Parks are seen not only as a nice-to-have for urban areas, but also as a draw for the increasing number of people who want to move into the heart of a city, closer to work and cultural amenities.
“There’s some envy in Clearwater,” Keith Greminger with the Kimley Horn infrastructure consulting firm in Tampa told the Tampa Bay Times. He is part of a team working on a new “Imagine Clearwater” waterfront park.
Greminger said the city, seeing the success in other places, is asking, “Why not us?”
Attraction of Urban Waterfront Parks
Larger cities have always used waterfront areas for parks. However, as people moved into the suburbs in the middle of the 20th Century, investment in downtown parks began to slow down.
Now that trend has reversed. As more people seek to move back into the city, creating attractive parks has again moved to the forefront.
In a report called “Benefits of Urban Parks” done for the World Urban Parks organization, experts listed the many benefits of urban parks. They include:
- Health and wellbeing, both mental and physical, for residents
- Social cohesion. Parks strengthen ties within the community
- House prices. Having beautiful parks as part of the environment leads to improved real estate prices
- Cities with exceptional parks draw more visitors
- Parks become homes for a wide range of plants and animals, as well as contributing to the wellbeing of people
- Air quality. Increased vegetation improves air quality
- Parks can help cool the temperatures in concrete and steel-intensive urban areas
Value of Tampa Bay Parks
While the above applies to parks in the Tampa Bay area, there also is the added benefit of the beautiful waterfront locations.
Currently, the long-vibrant downtown waterfront in St. Petersburg is undergoing a facelift and adding a new pier for the first time since the 1970s. Tampa continues to expand its Riverwalk and also is doing work along the waterfront around Amalie Arena. And Clearwater has started a waterfront park project of its own near downtown.
At a recent gathering held by the Urban Land Institute in Tampa, a panel of three people representing all three projects talked about advantages and issues around the projects. Some of the points made at the meeting, according to the Times, included:
- Urban parks now offer more than an oasis from urban living, but also hold many events, including music concerts, art shows, wine tastings and others.
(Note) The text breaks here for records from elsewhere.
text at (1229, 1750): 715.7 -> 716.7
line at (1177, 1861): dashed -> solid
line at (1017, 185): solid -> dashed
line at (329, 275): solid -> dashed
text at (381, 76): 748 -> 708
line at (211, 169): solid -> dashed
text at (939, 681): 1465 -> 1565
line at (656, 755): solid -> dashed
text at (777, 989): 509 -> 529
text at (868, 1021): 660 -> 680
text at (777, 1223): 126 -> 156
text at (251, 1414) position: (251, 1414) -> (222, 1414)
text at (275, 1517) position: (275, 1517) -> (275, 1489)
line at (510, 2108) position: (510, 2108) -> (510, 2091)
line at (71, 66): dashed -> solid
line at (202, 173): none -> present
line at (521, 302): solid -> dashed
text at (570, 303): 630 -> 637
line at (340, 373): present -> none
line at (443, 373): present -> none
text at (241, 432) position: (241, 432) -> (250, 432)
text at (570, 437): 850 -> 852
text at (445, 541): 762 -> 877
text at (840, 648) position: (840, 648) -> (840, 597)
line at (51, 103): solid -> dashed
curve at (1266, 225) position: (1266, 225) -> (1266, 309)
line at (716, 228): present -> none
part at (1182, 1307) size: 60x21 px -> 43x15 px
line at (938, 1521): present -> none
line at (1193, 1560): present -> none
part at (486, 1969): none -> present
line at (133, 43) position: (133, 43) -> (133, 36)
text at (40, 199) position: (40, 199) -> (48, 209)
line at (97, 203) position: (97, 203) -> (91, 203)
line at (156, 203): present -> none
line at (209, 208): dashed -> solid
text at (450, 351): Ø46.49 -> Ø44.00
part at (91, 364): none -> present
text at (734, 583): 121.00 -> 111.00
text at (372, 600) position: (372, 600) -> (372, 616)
- Waterfront parks help further distinguish a city’s brand, making it different than other urban areas filled with chain restaurants and coffee shops.
- Special attention needs to be paid to the areas around parks. If people want to move into the city, they will want locations near parks so they can simply walk to them.
- It’s better to have fewer, larger parks than many little ones.
These represent just some of the latest ideas around urban parks. As more people look to buy and rent homes in urban areas, expect the trend of improving parks – particularly the beautiful waterfront locations in Tampa Bay’s three biggest cities – to continue and draw more residents to the city center.